Fig. 3-23. (a) Initial resource graph for machine 0. (b) Initial resource graph for machine 1. (c) The coordinator's view of the world. (d) The situation after the delayed message.
Unfortunately, none of these methods work well. Consider a system with processes A and B running on machine 0, and process C running on machine 1. Three resources exist: R, S, and T. Initially, the situation is as shown in Fig. 3-23(a) and (b): A holds S but wants R, which it cannot have because B is using it; C has T and wants S, too. The coordinator's view of the world is shown in Fig. 3-23(c). This configuration is safe. As soon as B finishes, A can get R and finish, releasing S for C.

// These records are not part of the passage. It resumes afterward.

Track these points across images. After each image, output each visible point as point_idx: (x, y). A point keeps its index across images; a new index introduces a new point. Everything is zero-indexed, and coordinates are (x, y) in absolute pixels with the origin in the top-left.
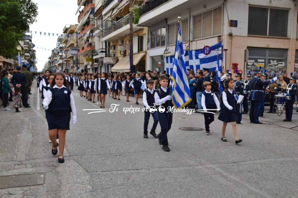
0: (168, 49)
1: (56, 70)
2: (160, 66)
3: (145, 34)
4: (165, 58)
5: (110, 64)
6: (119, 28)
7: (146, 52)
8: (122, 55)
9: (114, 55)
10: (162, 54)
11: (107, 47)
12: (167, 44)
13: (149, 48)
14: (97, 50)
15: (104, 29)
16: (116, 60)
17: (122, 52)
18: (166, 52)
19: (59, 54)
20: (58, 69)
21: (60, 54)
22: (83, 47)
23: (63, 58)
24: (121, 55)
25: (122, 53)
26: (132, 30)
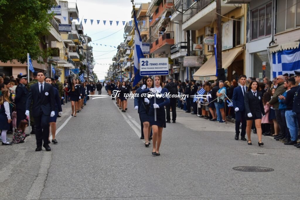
0: (276, 40)
1: (122, 79)
2: (264, 69)
3: (243, 16)
4: (271, 55)
5: (194, 68)
6: (203, 7)
7: (244, 47)
8: (211, 51)
9: (201, 52)
10: (266, 49)
11: (191, 39)
12: (274, 30)
13: (249, 40)
14: (176, 45)
15: (184, 10)
16: (203, 60)
17: (210, 46)
18: (273, 44)
19: (126, 53)
20: (127, 77)
21: (128, 52)
22: (156, 39)
23: (131, 59)
24: (208, 52)
25: (211, 49)
26: (220, 10)
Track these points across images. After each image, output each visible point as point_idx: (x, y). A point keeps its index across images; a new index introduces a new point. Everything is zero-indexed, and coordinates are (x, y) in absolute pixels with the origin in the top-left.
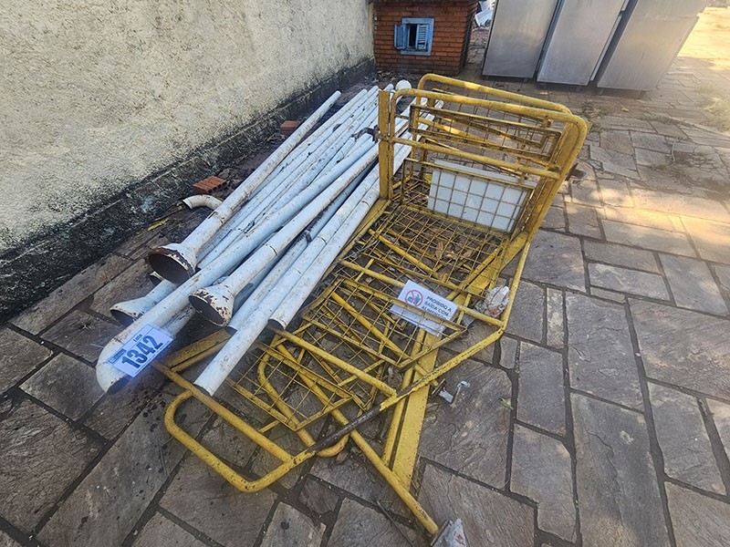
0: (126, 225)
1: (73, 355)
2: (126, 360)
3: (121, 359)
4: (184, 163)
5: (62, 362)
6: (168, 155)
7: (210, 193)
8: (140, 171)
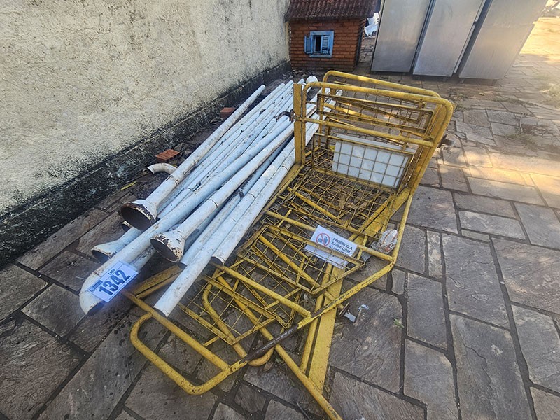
0: (105, 186)
1: (62, 286)
2: (102, 289)
3: (99, 289)
4: (149, 140)
5: (54, 290)
6: (137, 134)
7: (167, 161)
8: (116, 146)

After a while, B releases R and asks for T, a perfectly legal and safe swap. Machine 0 sends a message to the coordinator announcing the release of R, and machine 1 sends a message to the coordinator announcing the fact that B is now waiting for its resource, T. Unfortunately, the message from machine 1 arrives first, leading the coordinator to construct the graph of Fig. 3-23(d). The coordinator incorrectly concludes that a deadlock exists and kills some process. Such a situation is called a false deadlock. Many deadlock algorithms in distributed systems produce false deadlocks like this due to incomplete or delayed information.
One possible way out might be to use Lamport's algorithm to provide global time. Since the message from machine 1 to the coordinator is triggered by the request from machine 0, the message from machine 1 to the coordinator will indeed have a later timestamp than the message from machine 0 to the coordinator. When the coordinator gets the message from machine 1 that leads it to suspect deadlock, it could send a message to every machine in the system saying: "I just received a message with timestamp T which leads to deadlock. If anyone has a message for me with an earlier timestamp, please send it immediately." When every machine has replied, positively or negatively, the coordinator will see that the arc from R to B has vanished, so the system is still safe. Although this method eliminates the false deadlock, it requires global time and is expensive. Furthermore, other situations exist where eliminating false deadlock is much harder.